Commissioners Expected To Approve Permits For New Reservoir | KERA News

Commissioners Expected To Approve Permits For New Reservoir

Sep 23, 2013

Tuesday morning state environmental officials are expected to approve water permits needed to build the Lake Ralph Hall reservoir northeast of Dallas.

State demographers with the Texas State Data Center expect the population of Denton County to add almost 100,000 residents and grow 13 percent by 2030.

Thomas Taylor of the Upper Trinity Regional Water District says those new customers are why it’s crucial that state environmental commissioners approve the permits for Lake Ralph Hall.

“If we didn’t have Lake Ralph Hall and we weren’t planning for it we wouldn’t be able to meet the needs of our customers,” said Taylor.

Lake Ralph Hall, named for the Rockwall congressman, has been on the drawing board for more than a decade.  It would be built on the North Sulphur River, northeast of Dallas, near Bonham.

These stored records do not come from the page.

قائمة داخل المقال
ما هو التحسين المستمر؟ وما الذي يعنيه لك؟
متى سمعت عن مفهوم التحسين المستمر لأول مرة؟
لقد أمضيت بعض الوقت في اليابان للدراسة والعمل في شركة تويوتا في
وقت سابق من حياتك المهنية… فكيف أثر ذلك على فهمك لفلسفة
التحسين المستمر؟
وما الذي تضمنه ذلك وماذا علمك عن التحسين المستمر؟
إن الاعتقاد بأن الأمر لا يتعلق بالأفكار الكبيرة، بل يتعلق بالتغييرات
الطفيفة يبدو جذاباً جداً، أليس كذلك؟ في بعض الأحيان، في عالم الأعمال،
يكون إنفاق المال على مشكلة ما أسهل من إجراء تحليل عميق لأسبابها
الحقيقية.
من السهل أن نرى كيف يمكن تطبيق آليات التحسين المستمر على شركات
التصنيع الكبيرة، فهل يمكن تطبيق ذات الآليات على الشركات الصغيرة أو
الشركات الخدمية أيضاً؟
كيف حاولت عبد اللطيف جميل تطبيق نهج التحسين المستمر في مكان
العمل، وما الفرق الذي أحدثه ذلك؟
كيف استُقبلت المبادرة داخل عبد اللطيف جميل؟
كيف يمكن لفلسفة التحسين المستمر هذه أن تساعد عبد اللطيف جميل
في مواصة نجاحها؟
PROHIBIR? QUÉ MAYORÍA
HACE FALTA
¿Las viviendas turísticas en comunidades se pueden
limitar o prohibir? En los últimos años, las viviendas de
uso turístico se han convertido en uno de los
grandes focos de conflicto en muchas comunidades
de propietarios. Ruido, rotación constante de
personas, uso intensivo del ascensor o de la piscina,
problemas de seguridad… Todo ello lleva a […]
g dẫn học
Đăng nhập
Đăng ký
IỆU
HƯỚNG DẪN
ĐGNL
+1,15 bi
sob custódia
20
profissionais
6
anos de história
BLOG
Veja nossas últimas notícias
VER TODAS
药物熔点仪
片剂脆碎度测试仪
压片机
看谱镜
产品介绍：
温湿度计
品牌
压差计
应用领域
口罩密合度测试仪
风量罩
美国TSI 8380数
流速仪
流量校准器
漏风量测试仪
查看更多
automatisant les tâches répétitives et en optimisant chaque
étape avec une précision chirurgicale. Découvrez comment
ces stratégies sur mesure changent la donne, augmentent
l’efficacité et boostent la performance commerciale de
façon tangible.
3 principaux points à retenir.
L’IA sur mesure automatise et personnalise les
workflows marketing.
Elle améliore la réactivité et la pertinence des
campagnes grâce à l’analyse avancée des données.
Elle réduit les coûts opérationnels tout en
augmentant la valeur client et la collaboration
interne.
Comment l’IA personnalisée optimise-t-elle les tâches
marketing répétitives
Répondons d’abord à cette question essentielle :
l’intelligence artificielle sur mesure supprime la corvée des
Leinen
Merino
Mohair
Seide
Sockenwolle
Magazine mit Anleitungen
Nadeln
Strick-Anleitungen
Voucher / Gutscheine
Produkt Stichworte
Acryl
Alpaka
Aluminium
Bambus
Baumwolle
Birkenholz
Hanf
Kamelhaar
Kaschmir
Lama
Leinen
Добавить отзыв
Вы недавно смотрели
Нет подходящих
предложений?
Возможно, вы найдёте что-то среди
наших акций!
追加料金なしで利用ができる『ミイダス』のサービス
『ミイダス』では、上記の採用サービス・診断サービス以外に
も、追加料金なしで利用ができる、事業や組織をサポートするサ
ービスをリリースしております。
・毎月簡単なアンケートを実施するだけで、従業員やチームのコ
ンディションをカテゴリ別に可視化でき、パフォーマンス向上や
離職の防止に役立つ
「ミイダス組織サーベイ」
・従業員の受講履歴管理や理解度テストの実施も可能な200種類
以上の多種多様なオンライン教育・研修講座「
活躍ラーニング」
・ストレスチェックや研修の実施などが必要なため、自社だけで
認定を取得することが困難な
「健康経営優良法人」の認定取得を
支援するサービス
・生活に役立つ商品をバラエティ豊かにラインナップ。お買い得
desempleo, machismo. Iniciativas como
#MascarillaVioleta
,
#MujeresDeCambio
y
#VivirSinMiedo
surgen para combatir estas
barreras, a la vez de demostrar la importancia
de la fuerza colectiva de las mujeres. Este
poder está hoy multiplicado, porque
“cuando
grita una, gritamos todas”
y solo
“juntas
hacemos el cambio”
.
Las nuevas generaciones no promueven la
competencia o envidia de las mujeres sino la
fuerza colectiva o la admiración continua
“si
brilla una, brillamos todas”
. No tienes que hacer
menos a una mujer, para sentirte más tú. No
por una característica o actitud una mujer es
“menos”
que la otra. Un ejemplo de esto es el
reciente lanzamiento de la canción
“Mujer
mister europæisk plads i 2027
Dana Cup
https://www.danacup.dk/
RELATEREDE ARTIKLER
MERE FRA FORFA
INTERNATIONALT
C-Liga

The lake would be about the size of Lake Grapevine and would be the first new Texas lake that’s a water supply in more than twenty years.

There has been less opposition to this proposed reservoir than some others, but it has its critics.

The Texas Conservation Alliance, which opposes nearly every reservoir, claims Ralph Hall’s conservation plan wastes water and would set a bad precedent for future reservoirs.

The Upper Trinity District’s biggest customer, Flower Mound, claims the new supply won’t be needed until much further into the future than projected. 

Flower Mound Mayor Tom Hayden says the residents of his city will see their bills escalate astronomically for a water source that’s being built prematurely.

“The Upper Trinity is barely using 50 percent of its capacity, so they are going to build a lake they don’t have demand for.  We are already paying exorbitant costs and it’s only going to increase,” said Hayden.

The Upper Trinity’s Taylor disagrees with Hayden saying the new water supply is needed and the reservoir will increase the cost of water to Flower Mound residents by no more than 15 percent.

“I think the people of Flower Mound would be willing to pay 15 percent to keep from running out of water,” said Taylor, adding other new water sources would be more difficult to develop and more expensive.

If the water-use permits are approved as expected Taylor says it will still be several years before construction begins.  He says Lake Ralph Hall would probably be completed in about a decade.